There’s an undershirt folded in her T-shirt drawer with the words, “Reach for the stars.” It was never worn.
There’s a deep drawer so stuffed full of hats, it’s hard to open. It contains soft pastel beanies from her infancy and a cotton cap with leaping lion cubs. Then there’s a more eclectic selection of headgear to shield the hair-pillaging ravages of chemo and radiation that she underwent at ages 8, 10 and 11. There’s a tweed trilby with silver buckle, a brown beret, frayed baseball caps and an elegant cloche, its brim accessorized with ornate buttons that she sewed on herself until her disease eroded her motor skills and hand-eye coordination. There’s a look-at-me turquoise cowboy hat and a bowler with a polka dot ribbon. Those she only wore on good days –- never in the last two years of her life. “I like your hat,” people would often say when they first met her. And I would wince (can’t you think of another article of clothing to comment on?), but Natasha would offer a polite thank you.
There are class pictures of Natasha from kindergarten to sixth grade (she was too sick to make seventh-grade’s picture day). In kindergarten my little minx is smiling broadly, her tousled hair framing a still-toddler face. By second grade, just prior to diagnosis, she is noticeably more mature; her smile is steady, she is composed and serene. In third grade, her olive skin has blanched; her head is smooth save for a few stray strands of hair. She looks painfully vulnerable. In fourth grade she dazzles, eyes bright and hair regrown, the tribulations of Cancerland apparently behind her for good. In fifth and sixth grade, her pictures depict a tenuous smile and eyes that have witnessed the second ghastly maelstrom of cancer.
There are books from the early days. “Baby Beluga,” “Goodnight Moon” and “The Very Hungry Caterpillar” are books that I would read to her, or sing to her, again and again. I keep them as a reminder of innocent times from toddlerhood and infancy, when a crisis meant earache or flu. And then there are those other books that were written to prepare her for the tumultuous teen years of awkward encounters, extreme emotions and physical transitions that she never got to experience.
There’s her cellphone –- a token of her passage from elementary to middle school. Sometimes I dial the number just to hear her announce her name on voicemail. Sometimes I scan her texts and emails. There are fervent declarations of devotion to friends, entreaties to “let’s see each other soon!” and requests for information about vacations and fun events that she was too sick to take part in. At times the silence of her phone, which once buzzed with texts and emails, pierces my battered heart.

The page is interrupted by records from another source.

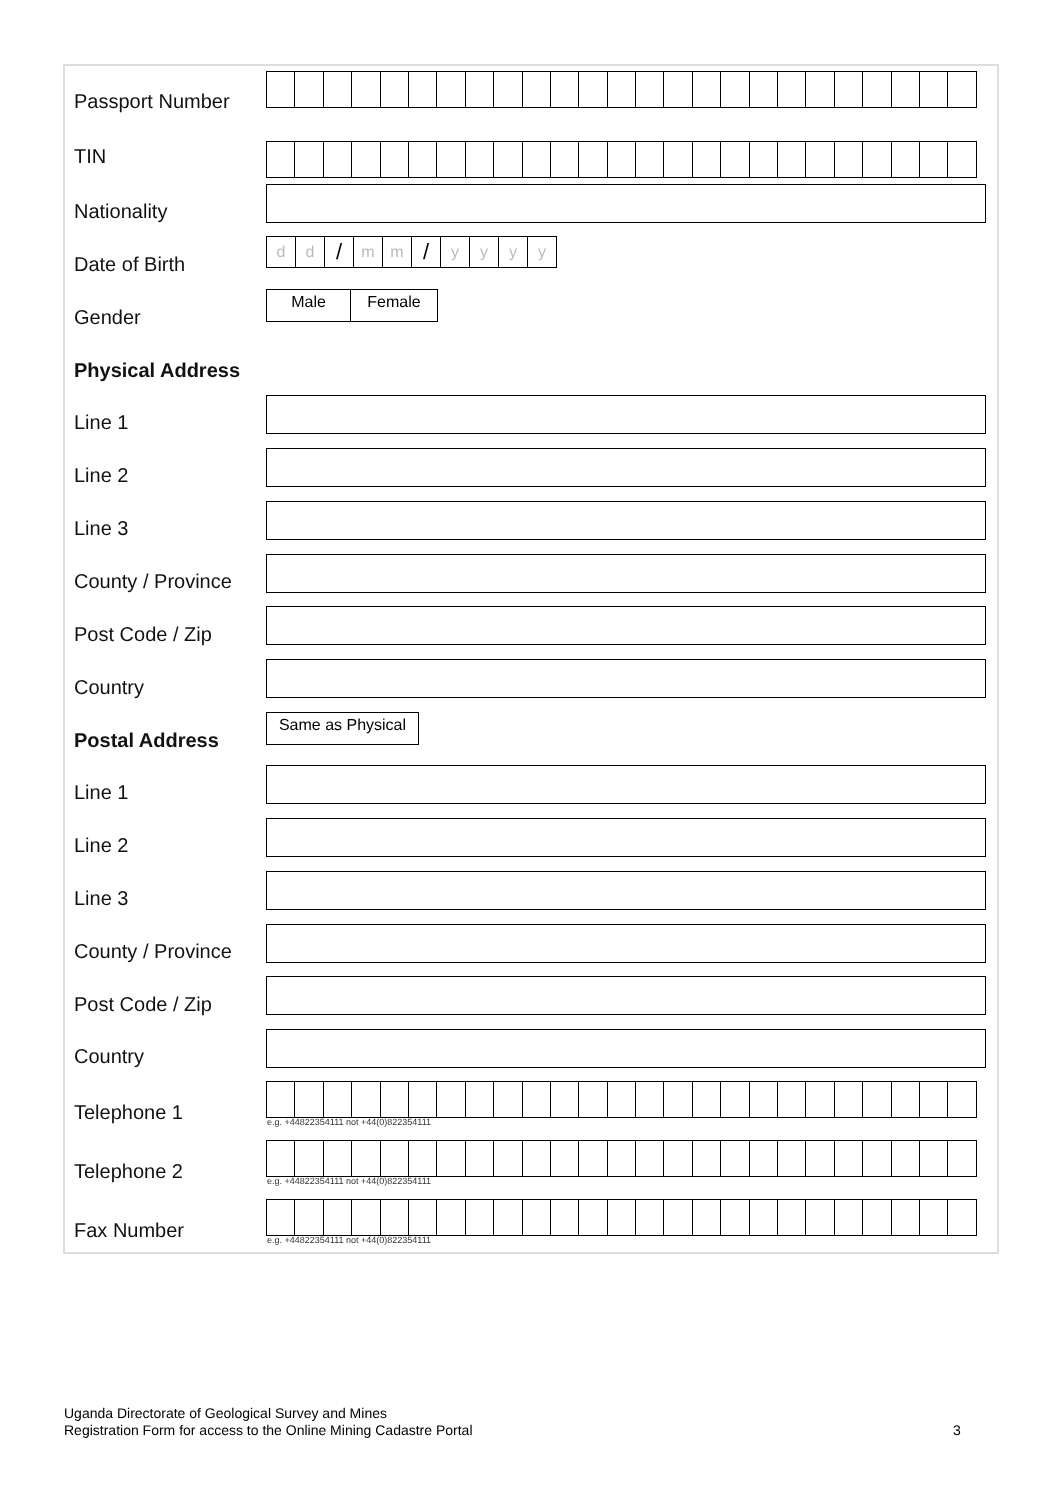Passport Number
TIN
Nationality
Date of Birth
d d / m m / yyyy
Gender
Male Female
Physical Address
Line 1
Line 2
Line 3
County / Province
Post Code / Zip
Country
Postal Address
Same as Physical
Line 1
Line 2
Line 3
County / Province
Post Code / Zip
Country
Telephone 1
e.g. +44822354111 not +44(0)822354111
Telephone 2
e.g. +44822354111 not +44(0)822354111
Fax Number
e.g. +44822354111 not +44(0)822354111
Uganda Directorate of Geological Survey and Mines
Registration Form for access to the Online Mining Cadastre Portal
3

There’s a delicate silver bracelet with a crucifix dangling from its clasp. Her sixth-grade teacher gave it to her on behalf of an anonymous classmate. “Perhaps it was from a boy,” Natasha had mused.
There’s a note written to her sister just days before she passed: “I ♥ you!” she wrote, her handwriting shaky and uneven, so different from her once impeccable penmanship. She signed it, “Your proud big sister.”
There’s a picture of an exuberant sunset, done days after her diagnosis at age 7. “Beautiful Day,” is its title. We so wish you had had more beautiful days, Natasha.